今回はAll About編集部が実施した節約に関するアンケートから、45歳男性の失敗談を紹介しながら、意外と知らない“節約の落とし穴”と対策について、ファイナンシャルプランナーでAll About 家計簿・家計管理ガイドの二宮清子さんが解説します。
回答者のプロフィール
回答者本人:45歳男性家族構成:独身(子なし)
雇用形態:正社員
職業:専門商社の営業職
年収:1000万円
現在の年収や暮らしに満足しているか:満足していない
「最初の節約分よりコストが増えてしまった」
男性は「光熱費」の節約で失敗したと言います。「2023年の冬に自宅のリビングで光熱費を節約しようと思い、リビングの電球を安価なLEDに交換しました。冬の電気代が前年より高くなっていることに気づき、『少しでも光熱費を抑えたい』と思ったのがきっかけです」
具体的には、リビングの電球を長寿命・省エネの安価なLEDに変えて、年間の電気代が節約しようと考えたそうです。しかし、想定外の結果に……。
「明るさが足りず、夜に読書や作業をする際に目が疲れやすくなってしまった。結果的に目の疲れを防ぐために追加でデスクライトを購入することになり、最初の節約分よりコストが増えてしまった」
失敗から学んだ大事なこと
男性は光熱費のほかにも、よかれと思って食費を節約してみたものの、当初はあまりうまくいかなかったそうです。「日常生活で『食費を節約しよう』と、安価なまとめ買いの食材だけで1週間の食事を計画したが、消費期限切れの品が多数出た」
まとめて買った後、食べ切れずに残してしまったり、食べ時を逃して腐らせたりしてしまった経験がある人は少なくないのではないでしょうか。

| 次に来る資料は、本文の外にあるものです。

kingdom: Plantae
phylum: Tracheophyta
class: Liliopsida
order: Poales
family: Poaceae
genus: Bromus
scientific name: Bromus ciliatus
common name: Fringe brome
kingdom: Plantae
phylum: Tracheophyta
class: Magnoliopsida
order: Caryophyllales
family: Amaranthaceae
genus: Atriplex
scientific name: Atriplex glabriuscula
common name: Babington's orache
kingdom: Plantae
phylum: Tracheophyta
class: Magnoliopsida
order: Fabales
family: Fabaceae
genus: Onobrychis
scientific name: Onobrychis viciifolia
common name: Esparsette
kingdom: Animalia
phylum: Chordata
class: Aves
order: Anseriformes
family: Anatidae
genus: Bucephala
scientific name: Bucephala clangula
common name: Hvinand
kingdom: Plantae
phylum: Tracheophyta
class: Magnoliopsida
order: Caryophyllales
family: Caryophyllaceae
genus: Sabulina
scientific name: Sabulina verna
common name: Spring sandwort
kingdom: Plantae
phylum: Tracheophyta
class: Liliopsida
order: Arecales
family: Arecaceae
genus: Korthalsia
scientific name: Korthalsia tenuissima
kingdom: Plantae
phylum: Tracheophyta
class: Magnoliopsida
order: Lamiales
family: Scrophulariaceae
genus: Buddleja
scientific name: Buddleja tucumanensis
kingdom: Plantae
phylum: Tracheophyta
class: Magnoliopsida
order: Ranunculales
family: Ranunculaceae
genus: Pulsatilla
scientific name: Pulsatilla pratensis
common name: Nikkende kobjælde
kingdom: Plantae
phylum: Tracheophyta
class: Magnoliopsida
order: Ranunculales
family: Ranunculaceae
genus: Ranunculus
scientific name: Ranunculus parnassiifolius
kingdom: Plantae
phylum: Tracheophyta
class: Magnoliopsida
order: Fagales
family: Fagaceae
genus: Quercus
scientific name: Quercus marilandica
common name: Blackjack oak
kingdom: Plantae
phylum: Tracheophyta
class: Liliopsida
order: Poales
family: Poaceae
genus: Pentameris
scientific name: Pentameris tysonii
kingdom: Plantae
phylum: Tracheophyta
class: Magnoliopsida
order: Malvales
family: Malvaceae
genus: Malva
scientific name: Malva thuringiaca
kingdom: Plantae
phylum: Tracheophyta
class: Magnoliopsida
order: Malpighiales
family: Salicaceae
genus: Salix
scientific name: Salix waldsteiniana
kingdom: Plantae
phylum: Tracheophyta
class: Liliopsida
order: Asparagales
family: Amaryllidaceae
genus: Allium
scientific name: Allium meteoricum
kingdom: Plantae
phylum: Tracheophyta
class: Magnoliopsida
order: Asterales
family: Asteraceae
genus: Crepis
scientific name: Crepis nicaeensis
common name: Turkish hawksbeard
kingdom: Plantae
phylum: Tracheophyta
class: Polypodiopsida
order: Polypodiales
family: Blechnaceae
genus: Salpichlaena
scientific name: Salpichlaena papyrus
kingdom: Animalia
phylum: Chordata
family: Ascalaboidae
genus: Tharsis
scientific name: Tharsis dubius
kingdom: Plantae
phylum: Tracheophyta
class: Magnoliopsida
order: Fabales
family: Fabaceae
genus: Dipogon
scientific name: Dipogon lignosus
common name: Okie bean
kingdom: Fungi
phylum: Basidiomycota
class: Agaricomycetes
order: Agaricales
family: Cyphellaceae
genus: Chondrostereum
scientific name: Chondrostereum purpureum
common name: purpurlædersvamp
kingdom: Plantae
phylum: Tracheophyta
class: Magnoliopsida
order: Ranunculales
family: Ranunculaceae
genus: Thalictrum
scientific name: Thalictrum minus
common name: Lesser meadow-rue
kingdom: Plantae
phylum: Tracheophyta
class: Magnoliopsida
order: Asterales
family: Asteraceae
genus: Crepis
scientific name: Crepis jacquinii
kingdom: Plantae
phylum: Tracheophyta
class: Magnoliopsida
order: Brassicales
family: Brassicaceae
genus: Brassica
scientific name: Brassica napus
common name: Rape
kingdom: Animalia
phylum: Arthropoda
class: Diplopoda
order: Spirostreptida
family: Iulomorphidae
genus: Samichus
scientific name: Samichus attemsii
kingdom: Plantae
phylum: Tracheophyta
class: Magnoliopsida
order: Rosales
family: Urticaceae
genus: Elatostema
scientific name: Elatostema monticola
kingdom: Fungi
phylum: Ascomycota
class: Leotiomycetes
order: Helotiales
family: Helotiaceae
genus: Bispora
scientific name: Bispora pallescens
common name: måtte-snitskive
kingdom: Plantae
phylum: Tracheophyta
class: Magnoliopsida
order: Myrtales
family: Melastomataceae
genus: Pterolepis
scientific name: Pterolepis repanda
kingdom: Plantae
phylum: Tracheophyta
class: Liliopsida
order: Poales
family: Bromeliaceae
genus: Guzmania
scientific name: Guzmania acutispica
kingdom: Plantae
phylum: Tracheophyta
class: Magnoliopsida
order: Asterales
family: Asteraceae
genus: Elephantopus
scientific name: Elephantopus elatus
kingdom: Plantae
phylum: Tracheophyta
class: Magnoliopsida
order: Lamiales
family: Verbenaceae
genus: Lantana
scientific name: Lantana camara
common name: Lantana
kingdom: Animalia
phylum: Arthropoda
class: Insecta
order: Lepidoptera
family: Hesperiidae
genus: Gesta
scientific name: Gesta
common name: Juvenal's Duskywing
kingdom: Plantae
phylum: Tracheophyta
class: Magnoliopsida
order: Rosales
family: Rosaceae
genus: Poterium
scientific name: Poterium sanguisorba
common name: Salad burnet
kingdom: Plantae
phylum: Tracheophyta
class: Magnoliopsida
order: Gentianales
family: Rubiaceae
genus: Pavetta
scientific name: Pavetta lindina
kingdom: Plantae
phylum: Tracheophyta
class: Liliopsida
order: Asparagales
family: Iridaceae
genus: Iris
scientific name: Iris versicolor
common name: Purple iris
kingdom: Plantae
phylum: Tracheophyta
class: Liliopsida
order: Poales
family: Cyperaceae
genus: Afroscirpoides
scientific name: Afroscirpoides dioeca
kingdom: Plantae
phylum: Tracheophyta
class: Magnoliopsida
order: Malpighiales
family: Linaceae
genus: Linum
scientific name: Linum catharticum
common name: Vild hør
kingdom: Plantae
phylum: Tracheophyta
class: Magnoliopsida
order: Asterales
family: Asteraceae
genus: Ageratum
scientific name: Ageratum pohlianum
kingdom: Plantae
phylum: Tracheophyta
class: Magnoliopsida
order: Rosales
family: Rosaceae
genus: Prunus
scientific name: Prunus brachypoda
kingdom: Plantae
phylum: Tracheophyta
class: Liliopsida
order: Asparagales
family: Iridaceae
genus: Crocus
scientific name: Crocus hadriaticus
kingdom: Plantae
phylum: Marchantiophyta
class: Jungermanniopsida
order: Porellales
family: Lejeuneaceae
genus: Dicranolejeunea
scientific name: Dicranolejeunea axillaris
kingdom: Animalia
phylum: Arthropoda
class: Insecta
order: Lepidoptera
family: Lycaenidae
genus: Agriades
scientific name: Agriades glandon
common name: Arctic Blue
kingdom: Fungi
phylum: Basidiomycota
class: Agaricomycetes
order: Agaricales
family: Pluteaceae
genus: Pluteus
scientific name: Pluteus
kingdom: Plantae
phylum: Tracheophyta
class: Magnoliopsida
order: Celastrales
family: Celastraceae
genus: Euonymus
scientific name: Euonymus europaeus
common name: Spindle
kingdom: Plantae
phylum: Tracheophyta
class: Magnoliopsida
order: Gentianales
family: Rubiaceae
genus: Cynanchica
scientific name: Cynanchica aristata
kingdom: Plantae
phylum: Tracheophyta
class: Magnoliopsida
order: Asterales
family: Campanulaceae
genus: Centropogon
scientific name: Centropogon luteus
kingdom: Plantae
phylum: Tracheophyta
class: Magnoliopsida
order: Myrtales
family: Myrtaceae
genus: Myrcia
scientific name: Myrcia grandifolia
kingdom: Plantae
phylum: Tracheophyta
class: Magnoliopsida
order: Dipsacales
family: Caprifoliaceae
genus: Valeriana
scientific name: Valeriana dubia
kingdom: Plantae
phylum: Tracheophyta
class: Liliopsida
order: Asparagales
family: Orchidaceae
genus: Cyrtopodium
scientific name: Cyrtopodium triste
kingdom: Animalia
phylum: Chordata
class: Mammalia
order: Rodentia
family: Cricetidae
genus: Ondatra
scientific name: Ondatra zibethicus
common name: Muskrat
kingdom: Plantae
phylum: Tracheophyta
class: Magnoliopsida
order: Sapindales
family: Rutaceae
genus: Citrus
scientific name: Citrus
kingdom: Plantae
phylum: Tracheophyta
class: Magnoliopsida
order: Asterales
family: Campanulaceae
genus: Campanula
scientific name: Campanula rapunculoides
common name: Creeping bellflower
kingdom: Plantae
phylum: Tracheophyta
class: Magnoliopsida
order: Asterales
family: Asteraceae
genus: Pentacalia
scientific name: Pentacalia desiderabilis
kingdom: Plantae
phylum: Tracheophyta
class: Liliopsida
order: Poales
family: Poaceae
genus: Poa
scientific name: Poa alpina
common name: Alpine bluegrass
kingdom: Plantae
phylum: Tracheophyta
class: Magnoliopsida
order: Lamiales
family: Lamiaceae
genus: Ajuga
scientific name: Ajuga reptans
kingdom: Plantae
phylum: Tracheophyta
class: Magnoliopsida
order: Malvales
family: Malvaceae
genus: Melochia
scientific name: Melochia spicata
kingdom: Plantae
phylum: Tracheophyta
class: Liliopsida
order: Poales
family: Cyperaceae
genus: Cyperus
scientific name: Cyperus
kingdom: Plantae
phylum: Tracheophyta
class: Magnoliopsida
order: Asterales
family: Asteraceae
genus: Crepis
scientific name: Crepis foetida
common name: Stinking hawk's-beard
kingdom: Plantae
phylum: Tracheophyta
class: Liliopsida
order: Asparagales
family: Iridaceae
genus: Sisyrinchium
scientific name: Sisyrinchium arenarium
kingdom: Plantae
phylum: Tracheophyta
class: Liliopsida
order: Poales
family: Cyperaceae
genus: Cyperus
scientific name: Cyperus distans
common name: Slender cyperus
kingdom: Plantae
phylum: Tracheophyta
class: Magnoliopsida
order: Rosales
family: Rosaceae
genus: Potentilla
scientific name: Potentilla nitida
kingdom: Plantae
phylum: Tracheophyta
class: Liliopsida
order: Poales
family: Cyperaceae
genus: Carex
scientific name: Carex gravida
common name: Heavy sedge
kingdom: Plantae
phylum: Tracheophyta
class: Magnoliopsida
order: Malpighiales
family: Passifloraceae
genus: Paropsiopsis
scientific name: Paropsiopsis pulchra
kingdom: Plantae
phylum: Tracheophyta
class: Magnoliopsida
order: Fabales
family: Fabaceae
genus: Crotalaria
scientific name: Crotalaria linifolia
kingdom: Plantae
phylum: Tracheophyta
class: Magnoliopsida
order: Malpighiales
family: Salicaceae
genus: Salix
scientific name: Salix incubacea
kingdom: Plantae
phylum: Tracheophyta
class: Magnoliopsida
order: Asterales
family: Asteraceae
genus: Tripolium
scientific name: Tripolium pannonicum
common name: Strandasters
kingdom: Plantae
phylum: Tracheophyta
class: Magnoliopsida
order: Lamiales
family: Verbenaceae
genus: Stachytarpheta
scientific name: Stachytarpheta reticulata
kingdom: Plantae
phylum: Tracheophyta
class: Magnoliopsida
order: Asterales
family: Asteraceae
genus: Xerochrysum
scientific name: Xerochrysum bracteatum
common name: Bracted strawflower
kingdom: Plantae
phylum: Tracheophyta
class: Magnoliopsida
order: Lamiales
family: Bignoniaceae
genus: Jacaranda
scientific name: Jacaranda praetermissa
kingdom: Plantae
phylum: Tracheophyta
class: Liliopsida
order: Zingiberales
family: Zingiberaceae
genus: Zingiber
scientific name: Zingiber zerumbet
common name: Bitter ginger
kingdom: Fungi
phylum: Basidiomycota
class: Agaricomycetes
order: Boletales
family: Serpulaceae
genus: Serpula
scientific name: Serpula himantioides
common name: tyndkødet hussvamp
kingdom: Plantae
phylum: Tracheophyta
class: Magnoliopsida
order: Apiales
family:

男性はこの失敗から、「消費量を正確に把握してからまとめ買いすること。品質と賞味期限の確認。長期保存できるものと短期消費品を分ける」という教訓を得たとコメントしています。
“もったいない節約”の典型
この男性のように、実はかけたコストよりも得られるリターンが少なくなってしまうことは、少なくありません。節約時の注意点などについて、二宮清子さんにお聞きしました。二宮:この男性のエピソードは、「節約=安いものを選ぶ」という思い込みが生んだ典型的な“もったいない節約”の例だと感じます。LED電球のように、価格だけで判断すると結果的にコストが増えてしまうことはよくあります。節約は“支出を減らすこと”ではなく、“支出の質を高めること”。つまり、「安く買う」よりも「ムダなく使う」意識が大切です。
例えば、電球と同じように、実はリターンが少ないのが“低価格が売りの家電や日用品”。耐久性が低いためすぐに買い替えが必要になることも多く、結局高くつきがちです。また、格安スマホや保険の切り替えも、サービスや保証内容を十分に比較しないまま契約すると、「思ったより不便」「必要な保証がない」といった落とし穴があります。
賢い節約の第一歩は、“比較・検証”を怠らないこと。購入前に「どのくらいの期間使えるか」「修理や交換コストはどうか」確認し、長期的に得をする選択を意識しましょう。また、固定費の見直しや、使い切れる範囲でのまとめ買いなど、“生活の質を落とさずにムダを減らす工夫”が理想的。節約は短期戦ではなく、続けてこそ成果が出る「家計の習慣化」なのです。
【二宮清子プロフィール】
ファイナンシャルプランナー。家計管理や節約を軸に、生活に寄り添った提案を行うファイナンシャル・プランナー。家庭科の教師としての勤務経験があり、赤字家計を脱出した自分の体験から、ユーザー目線でのアイデアを発信している。All About 家計簿・家計管理ガイド。
<調査概要>
節約の体験談に関するアンケート
調査方法:インターネットアンケート
調査実施日:2025年8月28日
調査対象:全国20~60代の200人(男性:63人、女性:137人)
※回答者のコメントは原文のまま記載しています。